Uni-Streik: Übergang vom Bachelor zum Master
Sonntag, 15. November 2009 – 09:52 Uhr
Neben der Zulassung zum Studium allgemein bewegt der Übergang vom Bachelor zum Master die Gemüter im aktuellen Bildungsstreik.
Der momentane Zustand ist so, dass man sich mit seinem Bachelorabschluss um einen Masterplatz bewirbt. Da der Bachelor bereits der erste Hochschulabschluss ist und ein Teil der Studenten damit in der Wirtschaft unterkommen soll, gibt es nicht so viele Master- wie Bachelorplätze. In Französisch haben ich beispielsweise mit 59 Kommilitonninen und Kommilitonen angefangen. Etwa die Hälfte davon studierte mit Lehramtsoption. Im Masterstudium sind von den rund 30 potenziellen zukünftigen Lehrerinnen und Lehrern gerade noch 9 übrig geblieben, die Kapazitäten sind damit bei weitem nicht ausgreizt.

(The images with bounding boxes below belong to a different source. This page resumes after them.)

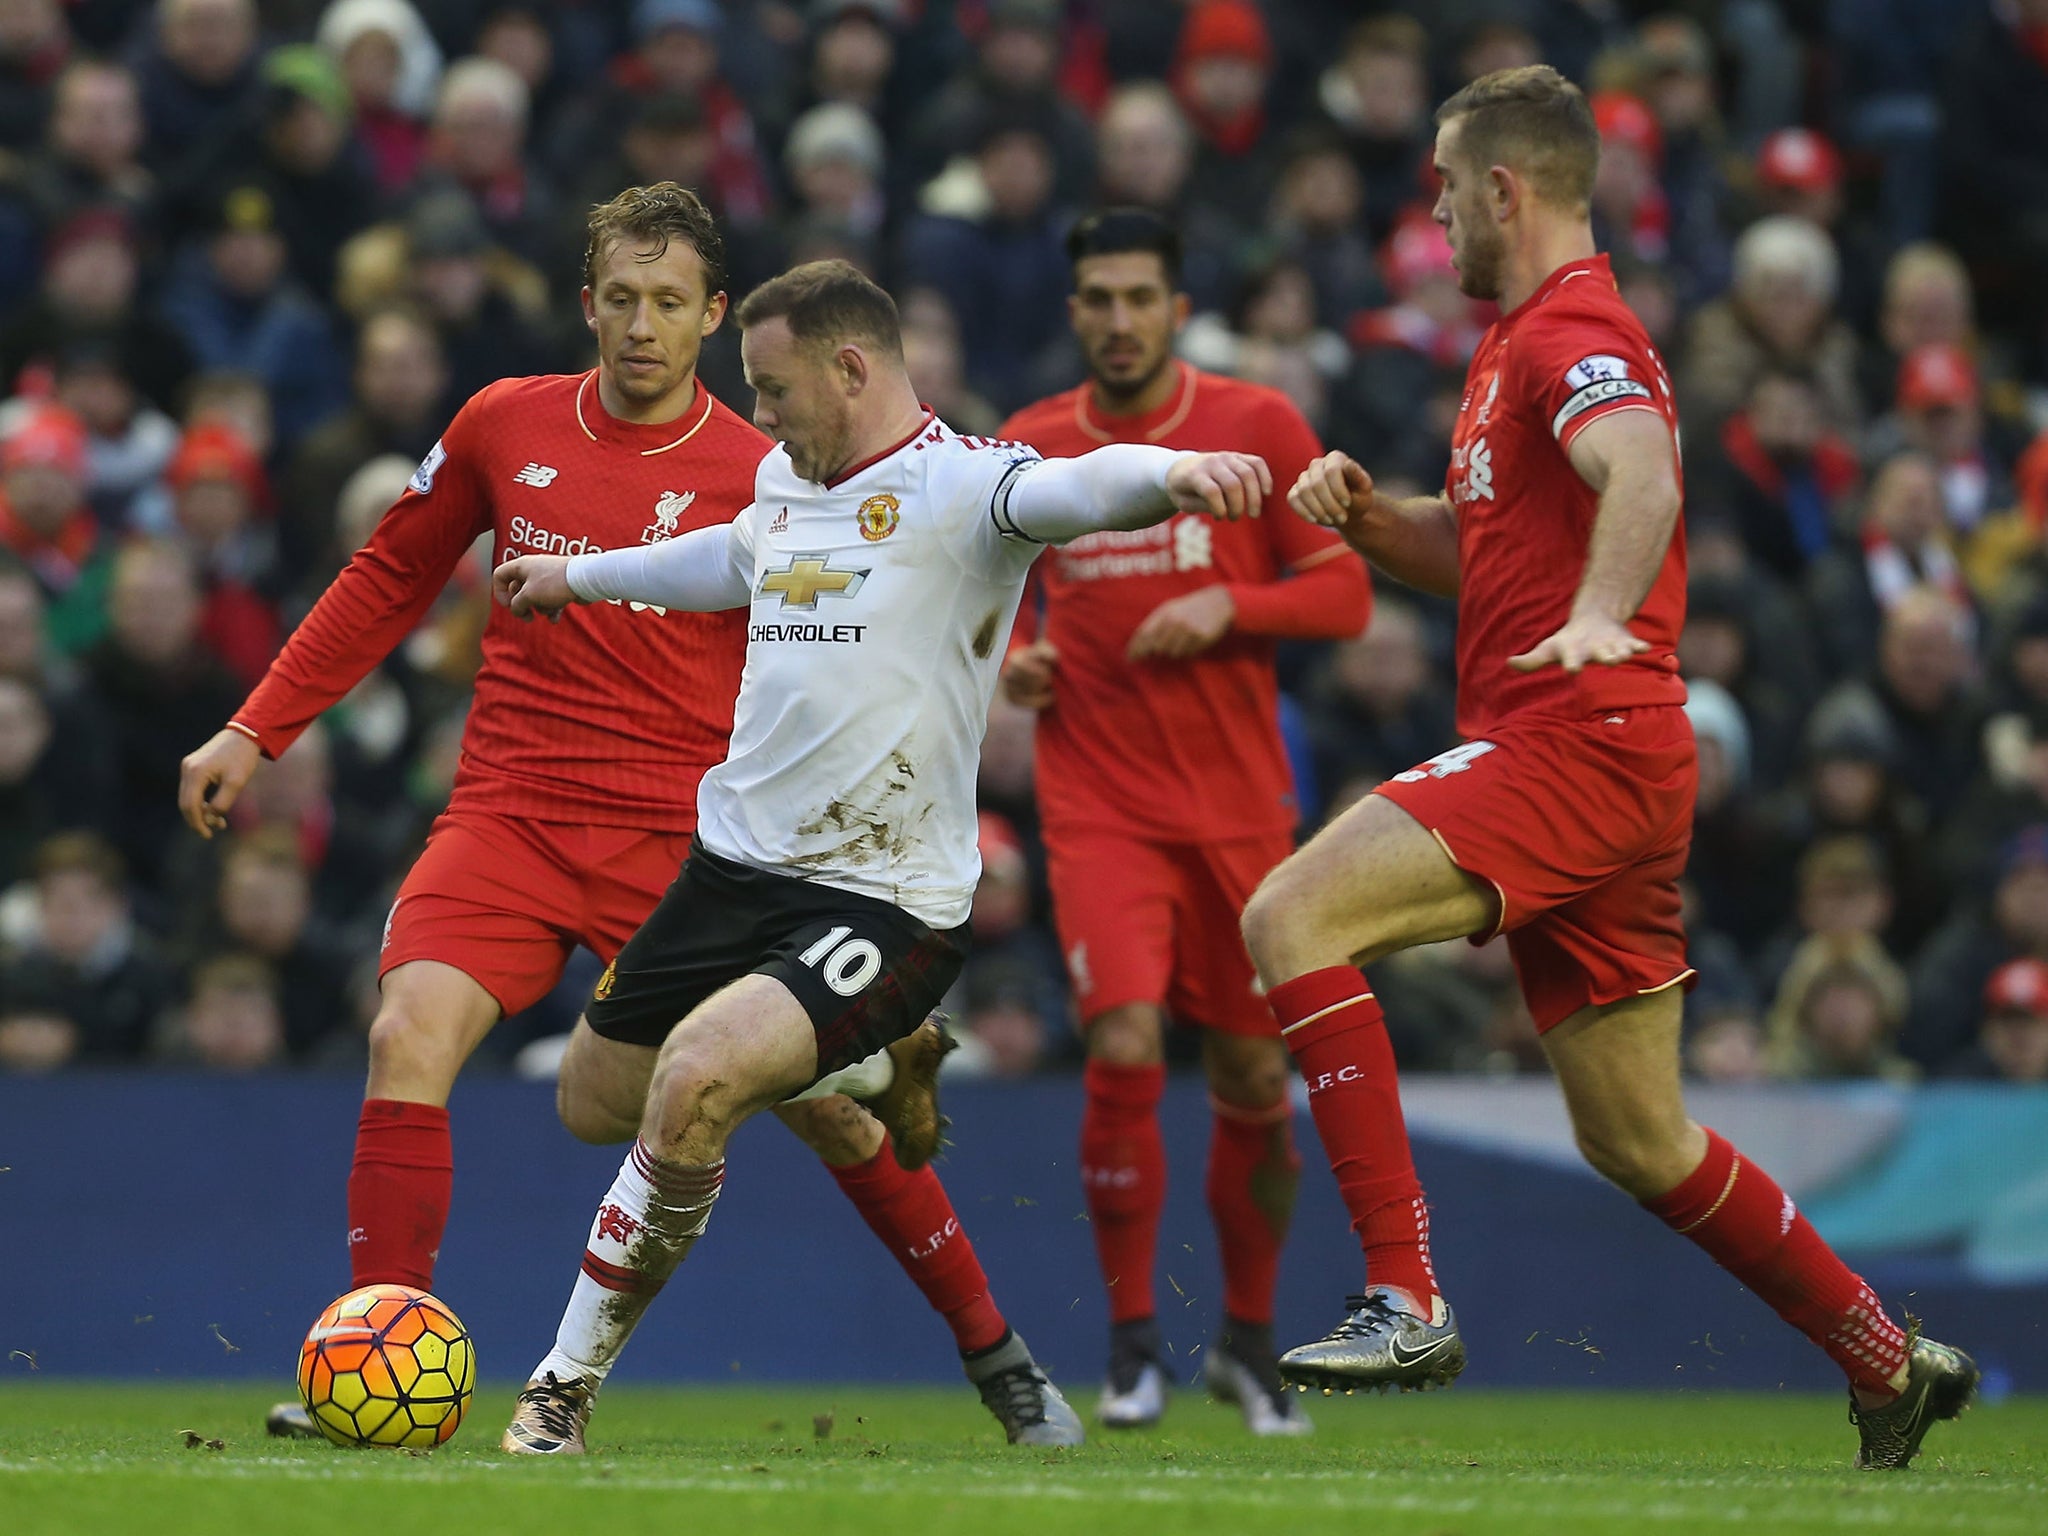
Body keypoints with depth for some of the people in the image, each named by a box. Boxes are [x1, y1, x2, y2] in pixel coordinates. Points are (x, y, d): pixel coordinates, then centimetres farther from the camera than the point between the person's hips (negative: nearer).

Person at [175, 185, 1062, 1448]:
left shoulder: (765, 480, -3)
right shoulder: (506, 428, 6)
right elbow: (389, 582, 17)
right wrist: (255, 731, 16)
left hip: (688, 837, -1)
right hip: (511, 815, 1)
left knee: (816, 1098, 2)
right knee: (411, 1035, -22)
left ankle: (983, 1333, 25)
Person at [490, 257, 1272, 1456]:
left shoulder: (956, 482, -14)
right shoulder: (783, 478, 10)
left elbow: (1069, 491, -36)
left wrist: (1166, 472, -59)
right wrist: (577, 576, 49)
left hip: (888, 900, -9)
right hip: (734, 862, 9)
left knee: (692, 1087, -27)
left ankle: (572, 1380, -8)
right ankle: (868, 1072, 37)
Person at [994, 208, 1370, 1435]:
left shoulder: (1258, 426, -1)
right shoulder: (1030, 447, 5)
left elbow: (1344, 592, -1)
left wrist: (1226, 608, -17)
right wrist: (1010, 658, -2)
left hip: (1240, 802, 0)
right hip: (1099, 800, 0)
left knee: (1254, 1079, 6)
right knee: (1125, 1050, -18)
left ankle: (1250, 1336, 27)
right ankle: (1133, 1343, -5)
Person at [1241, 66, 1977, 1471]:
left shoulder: (1568, 331, -9)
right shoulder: (1526, 341, 23)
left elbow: (1642, 477, -30)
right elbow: (1472, 549, 32)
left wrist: (1598, 617, -48)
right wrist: (1364, 517, 11)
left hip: (1576, 741, -10)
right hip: (1588, 760, 10)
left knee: (1290, 917, -23)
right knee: (1638, 1142, 15)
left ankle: (1406, 1301, -29)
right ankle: (1891, 1364, 25)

In anderen Fächern ist die Situation alles andere als positiv. Dort konkurrieren die Bachelorstudentinnen und -studenten um wenige Masterplätze. Ergattern sie keinen, müssen sie darauf hoffen, an anderen Universitäten Erfolg mit ihren Bewerbungen zu haben. Im ungünstigsten Fall müssen sie ein Jahr aussetzen.
Dieses gestufte System hat also den entscheidenden Nachteil, das einem der Masterplatz nicht garantiert ist.
Das wäre im Prinzip kein Nachteil, wenn sich Gesellschaft und Wirtschaft auf die neuen Studienabschlüsse einlassen würde: Der Bachelorabschluss ist in den Augen der meisten Menschen nichts wert. Nicht weil das Bachelorstudium schlecht wäre, sondern weil man es schlechtredet. Akzeptierte man den Bachelor, stellte er einen guten Einstieg in die Arbeitswelt dar. Durch ein obligatorisches Praktikum als Bestandteil des Studiums ist er deutlich praxisorientierter als die alten Studiengänge. Doch leider verlangt man von blutjungen Studenten eine ihr Alter deutlich übersteigende Berufserfahrung, selbstverständlich nebst Auslandaufenthalt (dabei ist es völlig egal, dass man in Barcelona in einer deutschen WG gewohnt hat und eigentlich nur gefeiert hat). Hier muss sich ganz klar etwas in der Haltung der Gesellschaft und der Wirtschaft ändern.
Einen weiteren Vorteil sehe beim Bachelor- und Mastersystem darin, dass man nicht mehr in einem Studiengang »gefangen« ist. Früher war es deutlich schwerer, aus dem Lehramtsstudium auszubrechen, wenn man plötzlich eine Schülerallergie entwickelt hat. Heute sammelt man erste praktische Erfahrungen im Bachelorstudium und kann sich dann umentscheiden, den Weg des Lehramtes doch nicht weiter zu verfolgen. Man hat einen Hochschulabschluss, auf dem man aufbauen kann. Anders als ursprünglich geplant. Früher konnte man nur abbrechen und neu starten, mit etwas Glück hat man die ein oder andere Veranstaltung anerkannt bekommen.
Die Probleme, die sich aus der Zweiteilung des Studiums in Bachelor und Master ergeben, sind eigentlich keine Probleme des Systems, sondern Probleme im Umgang mit der Neuerung. Vermutlich aus der Vorstellung erwachsend, dass früher alles besser gewesen sei.